Control over information access in a society is like control anything else, whether it is opium or food safety. Google's use of directing Google.cn users through to Google.co.hk is "fundamentally politically subversive," as Mr. David M. Lampton says. It an abuse of the principle that underlies Hong Kong's governance of "one country, two systems," (New York Times) and was an aggressive attack on Chinese sovereignty.
The counter-argument is that China should allow Google to keep its search engine open in Hong Kong so that Chinese mainlanders can have access to the breadth of information on par with what the rest of the world can access. This is the only way that China can engage in commerce with other countries. Google already posesses a third of China's search engine market share, and if Google just disappears, loyal Googlers will experience a setback in business operations. Google's exit from China could be a serious obstacle to the young, educated, and multilingual market that Google and no other major Chinese search engine provides. Web traffic in the region will gradually adjust to satisfy the interests of the burgeoning Chinese web market, since technology is a highly dynamic industry that can accept chagnes without stretching the limits of developers. Censorship can be an interim practice, lasting only as long as Google works with foreign governments. With $173.7 billion in market value (New York Times), Google has more potential to invest in innovation in foreign markets than literally any other internet company. While China's leading internet companies are widely used and quickly growing, they don't have the means to make it internationally. Google can be the Chinese people's gateway to further innovation as it expands to foreign markets. Google's entry into China is not a simple way to extract profits from China; it is a business opportunity for the Chinese people to expand and learn about other cultures.

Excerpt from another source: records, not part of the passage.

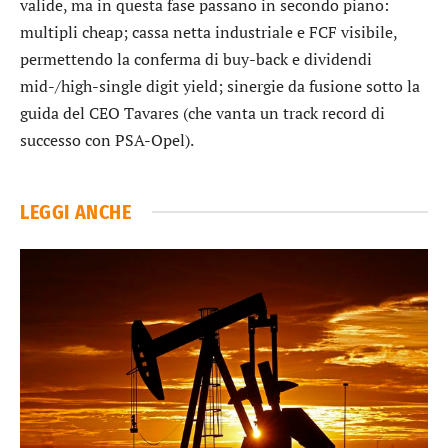
valide, ma in questa fase passano in secondo piano:
multipli cheap; cassa netta industriale e FCF visibile,
permettendo la conferma di buy-back e dividendi
mid-/high-single digit yield; sinergie da fusione sotto la
guida del CEO Tavares (che vanta un track record di
successo con PSA-Opel).
LEGGI ANCHE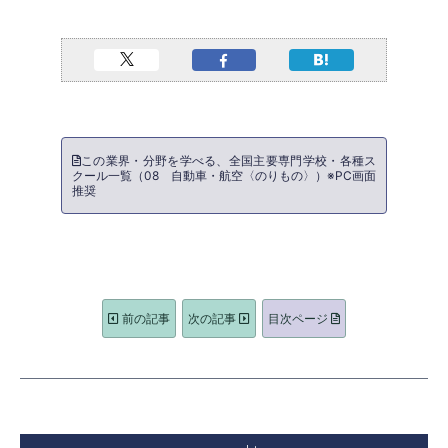
この業界・分野を学べる、全国主要専門学校・各種ス
クール一覧（08 自動車・航空〈のりもの〉）※PC画面
推奨
前の記事
次の記事
目次ページ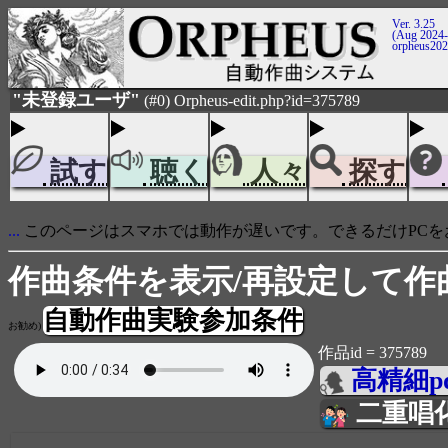
Ver. 3.25
(Aug 2024-
orpheus20
"未登録ユーザ"
(#0) Orpheus-edit.php?id=375789
試す
聴く
人々
探す
...
このページはスマホでは動作が遅いです。できるだけPCを
作曲条件を表示/再設定して作
自動作曲実験参加条件
お勧め)
作品id = 375789
高精細p
二重唱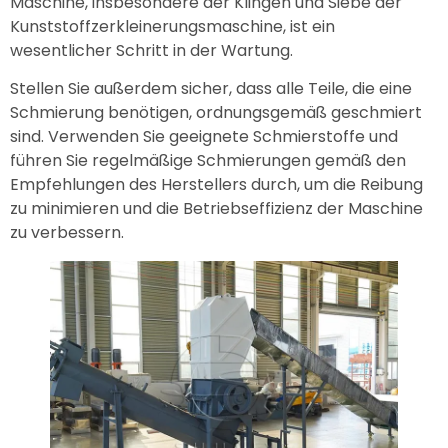
Maschine, insbesondere der Klingen und Siebe der
Kunststoffzerkleinerungsmaschine, ist ein
wesentlicher Schritt in der Wartung.
Stellen Sie außerdem sicher, dass alle Teile, die eine
Schmierung benötigen, ordnungsgemäß geschmiert
sind. Verwenden Sie geeignete Schmierstoffe und
führen Sie regelmäßige Schmierungen gemäß den
Empfehlungen des Herstellers durch, um die Reibung
zu minimieren und die Betriebseffizienz der Maschine
zu verbessern.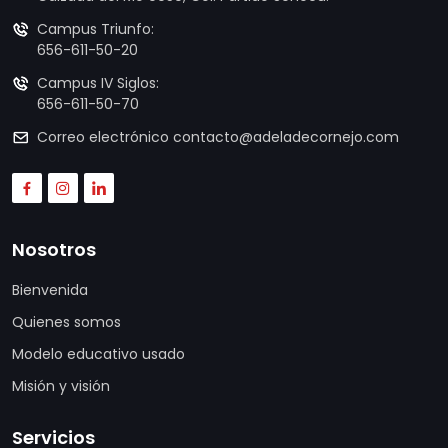
Campus Triunfo:
656-611-50-20
Campus IV Siglos:
656-611-50-70
Correo electrónico
contacto@adeladecornejo.com
Nosotros
Bienvenida
Quienes somos
Modelo educativo usado
Misión y visión
Servicios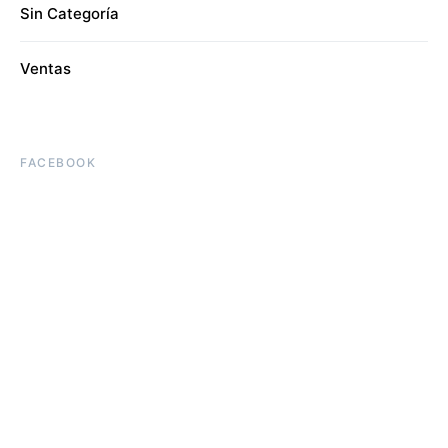
Sin Categoría
Ventas
FACEBOOK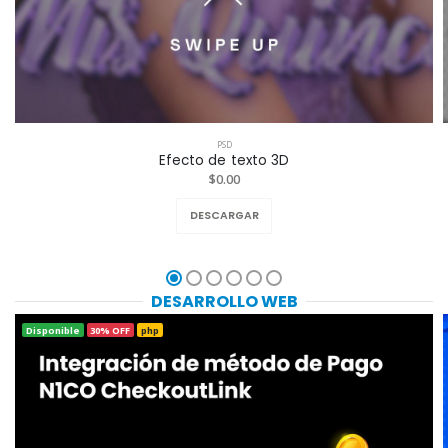
PSD
Efecto de texto 3D
$0.00
DESCARGAR
DESARROLLO WEB
Disponible
30% OFF
php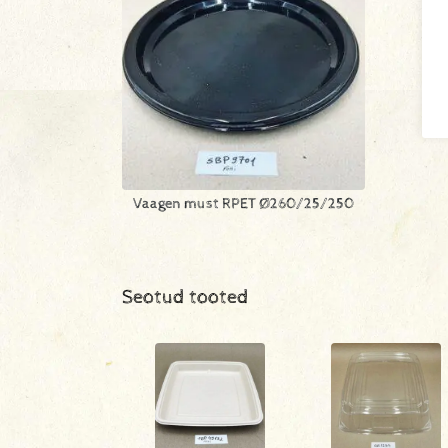
Vaagen must RPET Ø260/25/250
Seotud tooted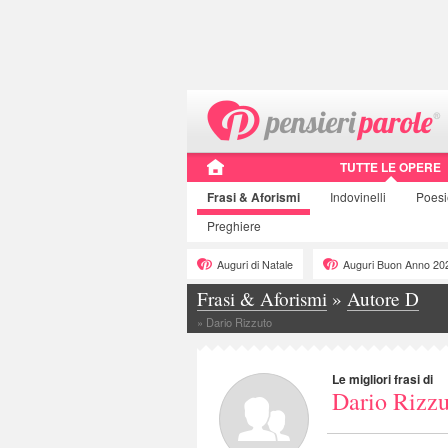
TUTTE LE OPERE
Frasi
& Aforismi
Indovinelli
Poes
Preghiere
Auguri di Natale
Auguri Buon Anno 20
Frasi & Aforismi
»
Autore D
»
Dario Rizzuto
Le migliori frasi di
Dario Rizzu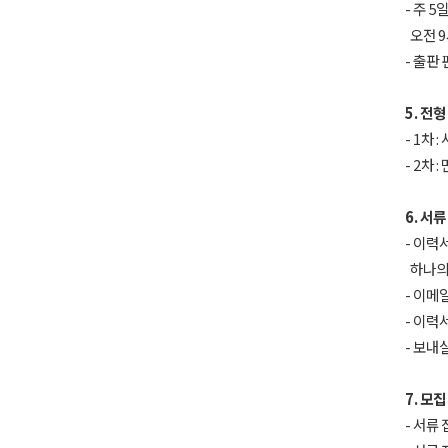
- 주 5
오전 9시
- 출판
5. 전형
- 1차
- 2차
최근 이용 자료
6. 서
- 이력
하나의 
- 이메
- 이력
- 보내실
내 문의/답변
7. 모
- 서류 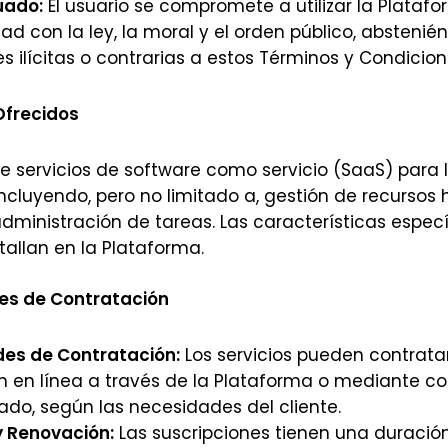
uado:
El usuario se compromete a utilizar la Plataf
d con la ley, la moral y el orden público, abstenién
s ilícitas o contrarias a estos Términos y Condicion
Ofrecidos
ce servicios de software como servicio (SaaS) para 
incluyendo, pero no limitado a, gestión de recursos
dministración de tareas. Las características espec
tallan en la Plataforma.
es de Contratación
es de Contratación:
Los servicios pueden contrat
n en línea a través de la Plataforma o mediante co
ado, según las necesidades del cliente.
y Renovación:
Las suscripciones tienen una duraci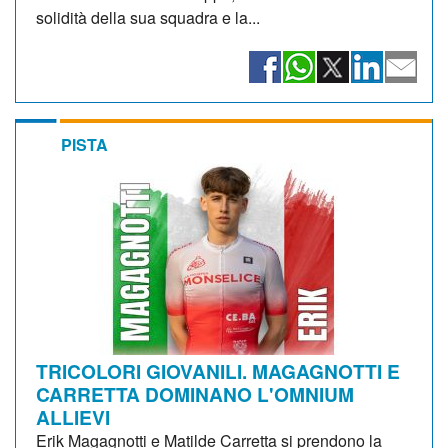
solidità della sua squadra e la...
PISTA
TRICOLORI GIOVANILI. MAGAGNOTTI E
CARRETTA DOMINANO L'OMNIUM
ALLIEVI
Erik Magagnotti e Matilde Carretta si prendono la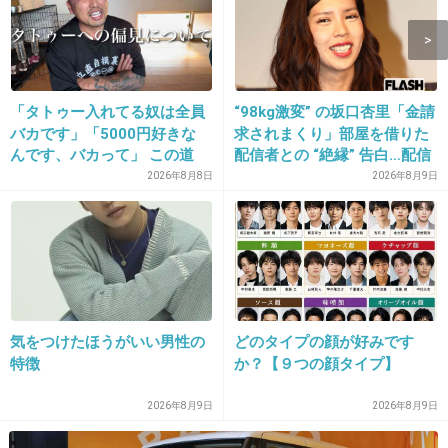
hideって窒息オナニー中に死んだって本当？
+3
-80
「タトゥー入れてる奴は全員
“98kg激変” の坂口杏里「金請
9. 匿名
2012/12/13(木) 22:01:34
バカです」「5000円好きな
求されまくり」部屋を借りた
亡くなって15年経っても誕生日を祝ってもらえ
んです、バカって」 この道
配信者との “絶縁” 告白…配信
23年の彫り師YouTuberの動
者側は「逃げられた」荷物放
2026年8月8日
2026年8月9日
るなんて、どれだけ偉大な人だったかが分かり
画が話題
置に怒り心頭
ますね
+51
-7
10. 匿名
2012/12/13(木) 22:02:11
気をつけたほうがいい男性の
どのタイプの顔が好みです
特徴
か？【９つの顔タイプ】
初めて友達同士で旅行に行って、
その旅館でｈｉｄｅの訃報を聞いた（見た）のを覚えて
2026年8月9日
2026年8月9日
る。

'While Google is wondering "should I stay or should I go," another contender is waiting to take center stage with no foreign competition to challege it. It is called Baidu.com. A simple, search-oriented homepage closely resembles Google's. However, its stock market value -- even with a large share on the Chinese internet market -- amounts only to $21 billion (New York Times), a fraction of Google's international presence. Its growth was challenged by competition with Google since 2007, when China Mobile signed an exclusive deal with Google's search engine, but that all ended at the end of this March, as Google pushes against China's self-censorship practices. Online since 1999, Baidu is now the eighth-most visited website online, and the number one website in China (Alexa.com). Baidu is the most notable rival with Google, and it has home-field advantage. Google has been approaching China aggressively and has been reluctant to conform to Chinese laws, so it is improbable I think that Google will have long-term success in that market.